RECORDS FOR THE EXERCISE:
* * * *
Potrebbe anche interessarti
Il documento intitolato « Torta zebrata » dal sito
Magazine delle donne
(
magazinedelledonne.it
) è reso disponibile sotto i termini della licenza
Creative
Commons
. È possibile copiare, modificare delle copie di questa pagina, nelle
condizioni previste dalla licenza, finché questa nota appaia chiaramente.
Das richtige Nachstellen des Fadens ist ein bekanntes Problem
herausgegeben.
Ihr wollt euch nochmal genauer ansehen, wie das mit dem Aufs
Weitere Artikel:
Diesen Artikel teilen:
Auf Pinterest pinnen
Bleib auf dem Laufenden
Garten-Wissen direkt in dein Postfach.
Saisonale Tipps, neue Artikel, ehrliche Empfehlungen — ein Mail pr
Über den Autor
* * * *
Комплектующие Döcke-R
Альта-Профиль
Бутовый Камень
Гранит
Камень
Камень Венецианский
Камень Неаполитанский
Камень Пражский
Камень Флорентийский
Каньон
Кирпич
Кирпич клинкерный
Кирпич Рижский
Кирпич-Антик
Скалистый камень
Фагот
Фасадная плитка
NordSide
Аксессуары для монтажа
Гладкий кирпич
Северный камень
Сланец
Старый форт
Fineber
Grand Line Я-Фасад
* * * *
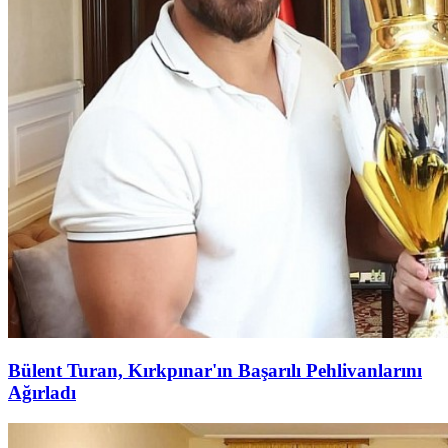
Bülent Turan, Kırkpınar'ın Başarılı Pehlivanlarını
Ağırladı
* * * *
EXERCISE DESCRIPTION:
Present the lines from the one containing "Комплектующие Döcke-R" to the one containing "Grand Line Я-Фасад", both included, as a Markdown table with the columns Row and Text, leaving out blank lines.

FINISHED EXERCISE:
| Row | Text |
|---|---|
| 1 | Комплектующие Döcke-R |
| 2 | Альта-Профиль |
| 3 | Бутовый Камень |
| 4 | Гранит |
| 5 | Камень |
| 6 | Камень Венецианский |
| 7 | Камень Неаполитанский |
| 8 | Камень Пражский |
| 9 | Камень Флорентийский |
| 10 | Каньон |
| 11 | Кирпич |
| 12 | Кирпич клинкерный |
| 13 | Кирпич Рижский |
| 14 | Кирпич-Антик |
| 15 | Скалистый камень |
| 16 | Фагот |
| 17 | Фасадная плитка |
| 18 | NordSide |
| 19 | Аксессуары для монтажа |
| 20 | Гладкий кирпич |
| 21 | Северный камень |
| 22 | Сланец |
| 23 | Старый форт |
| 24 | Fineber |
| 25 | Grand Line Я-Фасад |